Anota-se que o processo restou desmembrado em relação ao réu ADALBERTO JOSÉ DE ANDRADE, condenado pela morte de Edson Ramalho Júnior à pena de 12 anos de reclusão(fls 468/469 e 488, dos autos em apenso), mantida em Segundo Grau (Apelação nº 392.899-3/8), conforme está registrado no v. acórdão de fls. 617/621 dos autos em apenso.

Quanto à materialidade e autoria do quádruplo homicídio, recaindo esta sobre a pessoa do peticionário, dúvida não há è nem contra isso se insurge a presente Revisão Criminal.

Esta se insurge contra as qualificadoras previstas nos incisos I[motivo torpe - vingança] e IV [mediante recurso que dificultou a defesa das vítimas], do parágrafo segundo, do artigo 121, do Código Penal.

Não merece guarida tal insurgência.

As teses agora esposadas nas razões da presente Revisão Criminal já foram rechaçadas pelos jurados, quando responderam aos quesitos a eles formulados, ou seja, "3º - O réu agiu sob domínio de violenta emoção, logo em seguida a injusta provocação da vítima, acreditando-a responsável pelo assassinato de seu (do réu) primo Edson Ramalho Júnior?" "4º - O crime foi praticado mediante motivo torpe, ou seja, a vingança?" "5º - O réu praticou o crime utilizando-se da surpresa, recurso que impossibilitou a defesa do ofendido?"

▶ **TAREFA PROPOSTA 1**: Reproduza na íntegra, sem nenhuma alteração, o trecho sobre a revisão criminal.

▶ **LINHAS EXIBIDAS**:

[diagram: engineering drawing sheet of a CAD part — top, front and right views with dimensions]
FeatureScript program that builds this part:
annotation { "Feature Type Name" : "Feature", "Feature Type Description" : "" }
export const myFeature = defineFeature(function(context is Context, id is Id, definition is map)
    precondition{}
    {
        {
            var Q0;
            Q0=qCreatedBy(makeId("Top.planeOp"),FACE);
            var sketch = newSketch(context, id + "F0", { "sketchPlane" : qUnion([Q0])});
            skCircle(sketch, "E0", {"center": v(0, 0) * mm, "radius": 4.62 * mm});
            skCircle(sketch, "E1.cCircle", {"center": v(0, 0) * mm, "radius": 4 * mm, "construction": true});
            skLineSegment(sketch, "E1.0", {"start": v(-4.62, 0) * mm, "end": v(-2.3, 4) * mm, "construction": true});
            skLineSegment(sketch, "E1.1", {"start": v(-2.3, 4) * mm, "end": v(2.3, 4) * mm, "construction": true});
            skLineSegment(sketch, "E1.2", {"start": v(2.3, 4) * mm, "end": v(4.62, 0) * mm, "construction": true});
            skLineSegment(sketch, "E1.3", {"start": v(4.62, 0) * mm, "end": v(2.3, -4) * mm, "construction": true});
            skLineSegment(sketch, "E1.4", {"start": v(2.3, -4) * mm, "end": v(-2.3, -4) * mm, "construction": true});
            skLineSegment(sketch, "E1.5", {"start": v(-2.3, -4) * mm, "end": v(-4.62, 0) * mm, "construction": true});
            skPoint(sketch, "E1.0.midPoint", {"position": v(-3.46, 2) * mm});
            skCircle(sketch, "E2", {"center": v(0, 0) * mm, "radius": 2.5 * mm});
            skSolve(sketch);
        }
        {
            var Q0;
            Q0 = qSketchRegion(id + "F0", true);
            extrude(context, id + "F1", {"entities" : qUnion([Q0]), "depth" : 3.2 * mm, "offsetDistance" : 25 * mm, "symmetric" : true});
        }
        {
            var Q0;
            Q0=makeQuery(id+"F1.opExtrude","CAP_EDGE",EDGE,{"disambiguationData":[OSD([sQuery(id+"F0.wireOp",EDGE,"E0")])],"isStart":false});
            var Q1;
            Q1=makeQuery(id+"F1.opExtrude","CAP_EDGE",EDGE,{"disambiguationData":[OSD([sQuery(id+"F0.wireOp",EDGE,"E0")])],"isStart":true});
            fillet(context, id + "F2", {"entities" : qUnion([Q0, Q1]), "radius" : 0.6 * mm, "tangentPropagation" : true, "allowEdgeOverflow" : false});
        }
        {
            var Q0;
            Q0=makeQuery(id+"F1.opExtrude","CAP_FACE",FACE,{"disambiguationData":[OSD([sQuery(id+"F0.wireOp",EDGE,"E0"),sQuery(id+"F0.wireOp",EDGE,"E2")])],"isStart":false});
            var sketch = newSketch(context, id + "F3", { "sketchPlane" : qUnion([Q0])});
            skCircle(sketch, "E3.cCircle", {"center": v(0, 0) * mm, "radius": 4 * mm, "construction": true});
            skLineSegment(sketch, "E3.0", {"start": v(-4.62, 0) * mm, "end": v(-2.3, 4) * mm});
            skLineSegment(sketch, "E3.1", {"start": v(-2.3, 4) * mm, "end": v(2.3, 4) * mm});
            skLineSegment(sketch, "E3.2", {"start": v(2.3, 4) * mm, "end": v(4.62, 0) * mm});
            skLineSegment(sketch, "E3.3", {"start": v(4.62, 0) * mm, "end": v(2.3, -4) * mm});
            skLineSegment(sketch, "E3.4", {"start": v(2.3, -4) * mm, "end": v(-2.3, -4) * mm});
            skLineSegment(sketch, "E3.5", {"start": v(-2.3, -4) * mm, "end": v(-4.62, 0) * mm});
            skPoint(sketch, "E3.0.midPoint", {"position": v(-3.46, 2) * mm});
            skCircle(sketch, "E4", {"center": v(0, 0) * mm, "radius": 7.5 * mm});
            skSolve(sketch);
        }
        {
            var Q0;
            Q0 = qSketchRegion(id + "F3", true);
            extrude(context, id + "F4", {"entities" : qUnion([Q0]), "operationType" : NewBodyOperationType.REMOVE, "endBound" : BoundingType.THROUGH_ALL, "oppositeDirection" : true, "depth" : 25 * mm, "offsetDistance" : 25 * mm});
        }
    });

▶ **TAREFA PROPOSTA 2**: Extraia, copiando-as por inteiro, todas as linhas que contêm a sequência "newSketch". Leve em conta a diferença entre maiúsculas e minúsculas.

▶ **RESPOSTA DA TAREFA 1**:
Anota-se que o processo restou desmembrado em relação ao réu ADALBERTO JOSÉ DE ANDRADE, condenado pela morte de Edson Ramalho Júnior à pena de 12 anos de reclusão(fls 468/469 e 488, dos autos em apenso), mantida em Segundo Grau (Apelação nº 392.899-3/8), conforme está registrado no v. acórdão de fls. 617/621 dos autos em apenso.

Quanto à materialidade e autoria do quádruplo homicídio, recaindo esta sobre a pessoa do peticionário, dúvida não há è nem contra isso se insurge a presente Revisão Criminal.

Esta se insurge contra as qualificadoras previstas nos incisos I[motivo torpe - vingança] e IV [mediante recurso que dificultou a defesa das vítimas], do parágrafo segundo, do artigo 121, do Código Penal.

Não merece guarida tal insurgência.

As teses agora esposadas nas razões da presente Revisão Criminal já foram rechaçadas pelos jurados, quando responderam aos quesitos a eles formulados, ou seja, "3º - O réu agiu sob domínio de violenta emoção, logo em seguida a injusta provocação da vítima, acreditando-a responsável pelo assassinato de seu (do réu) primo Edson Ramalho Júnior?" "4º - O crime foi praticado mediante motivo torpe, ou seja, a vingança?" "5º - O réu praticou o crime utilizando-se da surpresa, recurso que impossibilitou a defesa do ofendido?"

▶ **RESPOSTA DA TAREFA 2**:
            var sketch = newSketch(context, id + "F0", { "sketchPlane" : qUnion([Q0])});
            var sketch = newSketch(context, id + "F3", { "sketchPlane" : qUnion([Q0])});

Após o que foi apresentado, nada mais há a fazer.